En soi, voir du Berquet à Rome n’a rien de profondément original (Mondo Bizzarro l’expose quasiment tous les 18 mois) et de plus, cette année peut être nommée son année : on le signale un peu partout (signatures de l’album « Mirka » ou exposition récemment à Rouen, « Les envois de Lenoir », qui reprenait une bonne partie des photos de « Playtime »).
 
Toutefois, c’est l’un des artistes dont la carrière et l’évolution sont des plus intéressantes à suivre. Et pas uniquement parce que désormais sa renommée est devenue internationale et que même le Japon nous l’envie…
Non seulement cet (encore) jeune photographe français (il est né en 1956) sait constamment se renouveler (passer du sépia au noir et blanc puis à la couleur), sortir de la photo en local clos pour aller vers le plein air -comme dans « Mirka » dont j’avais passé quelques photos ici lorsqu’elles n’étaient pas encore un livre mais l’objet d’une « exhibition » à la « Gallery Clair-Obscur de Los Angeles- mais encore rester fidèle à ses origines (l’influence de Pierre Molinier) tout en créant un style classé dans l’érotisme  « Fetish » qui est cependant plus BDSM qu’autre chose.

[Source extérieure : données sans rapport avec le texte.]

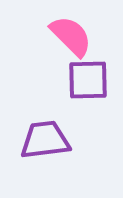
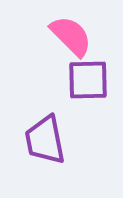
purple trapezoid: rotated 94 degrees counterclockwise
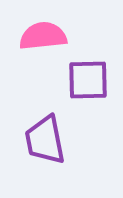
pink semicircle: moved 28 px left; rotated 51 degrees counterclockwise
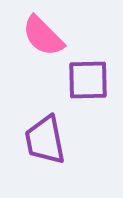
pink semicircle: rotated 129 degrees counterclockwise
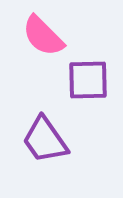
purple trapezoid: rotated 24 degrees counterclockwise
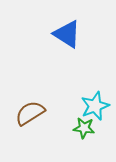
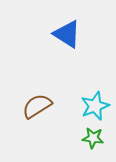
brown semicircle: moved 7 px right, 7 px up
green star: moved 9 px right, 10 px down
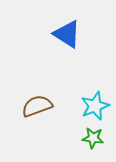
brown semicircle: rotated 12 degrees clockwise
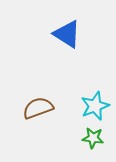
brown semicircle: moved 1 px right, 2 px down
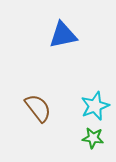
blue triangle: moved 4 px left, 1 px down; rotated 44 degrees counterclockwise
brown semicircle: rotated 72 degrees clockwise
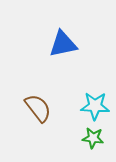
blue triangle: moved 9 px down
cyan star: rotated 24 degrees clockwise
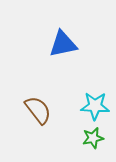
brown semicircle: moved 2 px down
green star: rotated 20 degrees counterclockwise
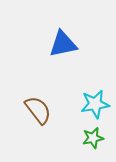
cyan star: moved 2 px up; rotated 12 degrees counterclockwise
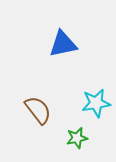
cyan star: moved 1 px right, 1 px up
green star: moved 16 px left
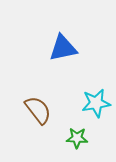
blue triangle: moved 4 px down
green star: rotated 15 degrees clockwise
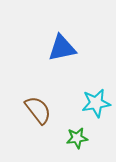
blue triangle: moved 1 px left
green star: rotated 10 degrees counterclockwise
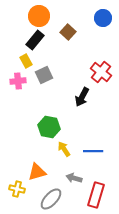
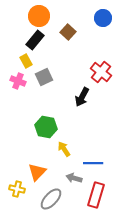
gray square: moved 2 px down
pink cross: rotated 28 degrees clockwise
green hexagon: moved 3 px left
blue line: moved 12 px down
orange triangle: rotated 30 degrees counterclockwise
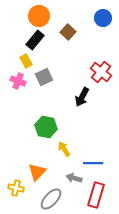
yellow cross: moved 1 px left, 1 px up
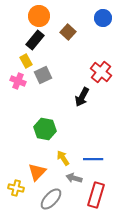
gray square: moved 1 px left, 2 px up
green hexagon: moved 1 px left, 2 px down
yellow arrow: moved 1 px left, 9 px down
blue line: moved 4 px up
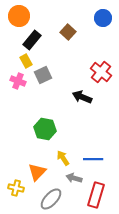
orange circle: moved 20 px left
black rectangle: moved 3 px left
black arrow: rotated 84 degrees clockwise
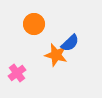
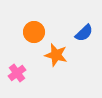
orange circle: moved 8 px down
blue semicircle: moved 14 px right, 10 px up
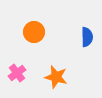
blue semicircle: moved 3 px right, 4 px down; rotated 48 degrees counterclockwise
orange star: moved 22 px down
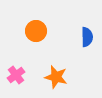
orange circle: moved 2 px right, 1 px up
pink cross: moved 1 px left, 2 px down
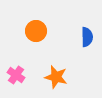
pink cross: rotated 18 degrees counterclockwise
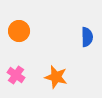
orange circle: moved 17 px left
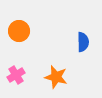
blue semicircle: moved 4 px left, 5 px down
pink cross: rotated 24 degrees clockwise
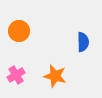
orange star: moved 1 px left, 1 px up
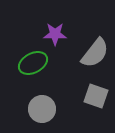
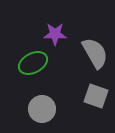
gray semicircle: rotated 68 degrees counterclockwise
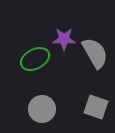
purple star: moved 9 px right, 5 px down
green ellipse: moved 2 px right, 4 px up
gray square: moved 11 px down
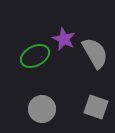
purple star: rotated 25 degrees clockwise
green ellipse: moved 3 px up
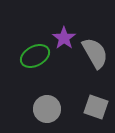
purple star: moved 1 px up; rotated 10 degrees clockwise
gray circle: moved 5 px right
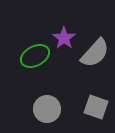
gray semicircle: rotated 72 degrees clockwise
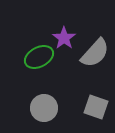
green ellipse: moved 4 px right, 1 px down
gray circle: moved 3 px left, 1 px up
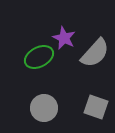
purple star: rotated 10 degrees counterclockwise
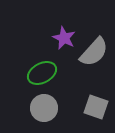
gray semicircle: moved 1 px left, 1 px up
green ellipse: moved 3 px right, 16 px down
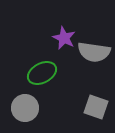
gray semicircle: rotated 56 degrees clockwise
gray circle: moved 19 px left
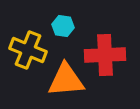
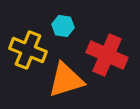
red cross: moved 2 px right; rotated 27 degrees clockwise
orange triangle: rotated 12 degrees counterclockwise
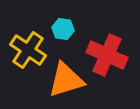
cyan hexagon: moved 3 px down
yellow cross: rotated 12 degrees clockwise
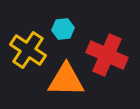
cyan hexagon: rotated 15 degrees counterclockwise
orange triangle: rotated 18 degrees clockwise
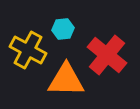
yellow cross: rotated 6 degrees counterclockwise
red cross: rotated 15 degrees clockwise
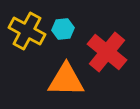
yellow cross: moved 1 px left, 19 px up
red cross: moved 3 px up
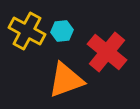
cyan hexagon: moved 1 px left, 2 px down
orange triangle: rotated 21 degrees counterclockwise
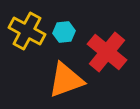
cyan hexagon: moved 2 px right, 1 px down
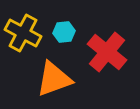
yellow cross: moved 4 px left, 2 px down
orange triangle: moved 12 px left, 1 px up
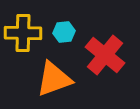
yellow cross: rotated 27 degrees counterclockwise
red cross: moved 2 px left, 3 px down
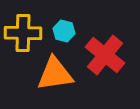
cyan hexagon: moved 1 px up; rotated 20 degrees clockwise
orange triangle: moved 1 px right, 5 px up; rotated 12 degrees clockwise
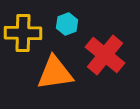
cyan hexagon: moved 3 px right, 7 px up; rotated 25 degrees clockwise
orange triangle: moved 1 px up
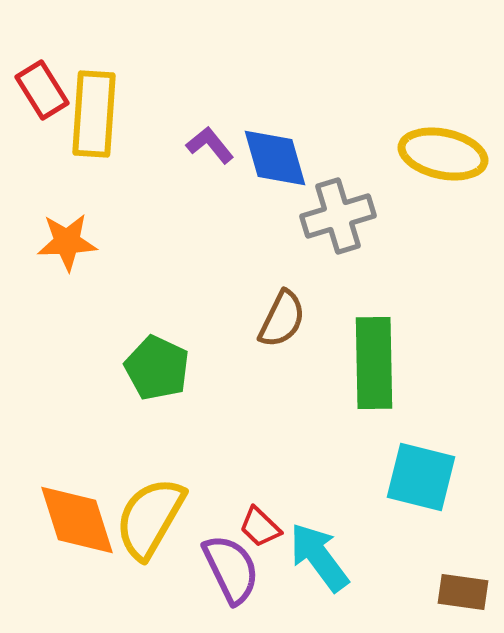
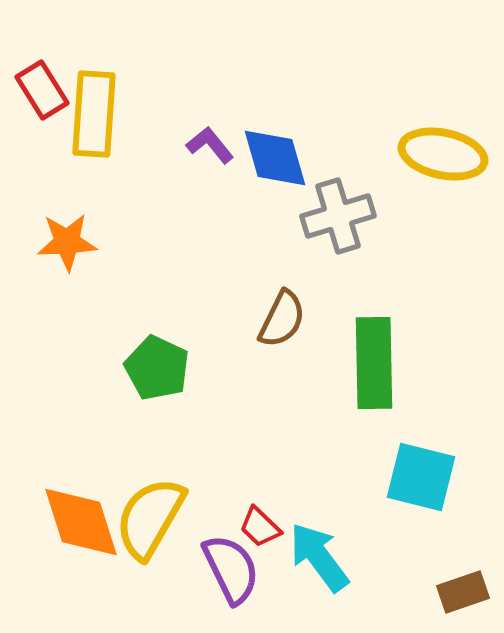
orange diamond: moved 4 px right, 2 px down
brown rectangle: rotated 27 degrees counterclockwise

Oui, bien plus voisin du SM que celui de tous ses contemporains.
 
Et avec un supplément d’âme.
Ce regard qu’il porte sur les femmes qu’il « met en pose »
Puisque lui, contrairement à Molinier, ne se met pas lui-même, pas plus qu’il ne met ses jambes, « en scène »…
 
Justement, lorsqu’il publia en 1995 son recueil « Ame », Alina Reyes écrivit dans la préface :
 
« Parées de désir, elles sont là, crevant le papier, provocantes, altières, plus souveraines qu'esclaves, elles sont là et ne sont pas là, à jamais intouchables. Ligotées pour mieux ligoter le voyeur, le condamner au regard. »
 
On imaginera sans mal combien (et pourquoi) elles me plaisent tant.
 
Ces six photos des femmes de « Playtime », les trois premières qui me renvoient à mes propres fétiches (le corset, les liens, la marionnette) et les trois dernières pour leur rappel de l’atmosphère des images de Pierre Molinier (jambes et mouvement, résilles et talons…).